1) Choose one of the objects you selected and describe how your initial understanding of its affordances changed over the course of the exercise?

Chopsticks! Initially, my mind was still relying on its instinctive perspective of chopsticks: your hands hold the chopsticks here (near the top) and the chopstick holds your food object here (at the bottom). I had been accustomed to dividing a chopstick into these two parts, the top and the bottom.

Exploring the chopsticks’ other capabilities, I made sure to also avoid seeing the chopsticks as another object, namely, a stick. It was easy to do so, since the chopstick is rigid and able to hold weight.

Through this exercise, I found that an object’s affordances can go beyond how we use the object — it is our mind and its mental blocks that prevent us from seeing these additional ways of usage.

 

2) Given that affordances is a relational property between a person and an object, how did the manipulation of the object and the person’s abilities inform your understanding of the concept?
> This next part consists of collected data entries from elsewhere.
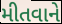
મીતવાનેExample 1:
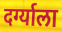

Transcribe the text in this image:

दर्ग्याला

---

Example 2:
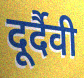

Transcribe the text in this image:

दूर्दैवी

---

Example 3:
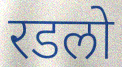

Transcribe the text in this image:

रडलो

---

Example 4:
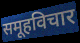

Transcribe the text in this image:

समूहविचार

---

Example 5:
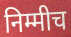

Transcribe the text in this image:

निम्मीच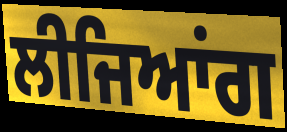
ਲੀਜਿਆਂਗ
Did it give you inspiration or insight for how to work with affordances as a designer? Discuss this through the specific objects you explored in the exercise.
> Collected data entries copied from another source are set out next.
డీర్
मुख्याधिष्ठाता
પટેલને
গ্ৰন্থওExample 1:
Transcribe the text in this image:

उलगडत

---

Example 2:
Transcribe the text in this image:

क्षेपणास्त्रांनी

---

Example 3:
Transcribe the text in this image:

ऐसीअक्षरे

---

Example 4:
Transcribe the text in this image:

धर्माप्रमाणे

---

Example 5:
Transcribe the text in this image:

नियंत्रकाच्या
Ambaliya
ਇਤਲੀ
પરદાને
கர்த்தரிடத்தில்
It was instructive to see how differently Elektra, my partner, and myself handled our objects. Clearly, we had different ways of relating to the same objects, and I really learned to think outside of my own mental box by watching how she conceptualized the extra uses of our objects.

The insight I directly derived from the chopsticks was about aesthetics: simple tools are straight-forward in form and function, and encourage users not to fiddle or investigate any further.

As a designer, this exercise highlighted how different users would be able to perceive affordances with different levels of ease.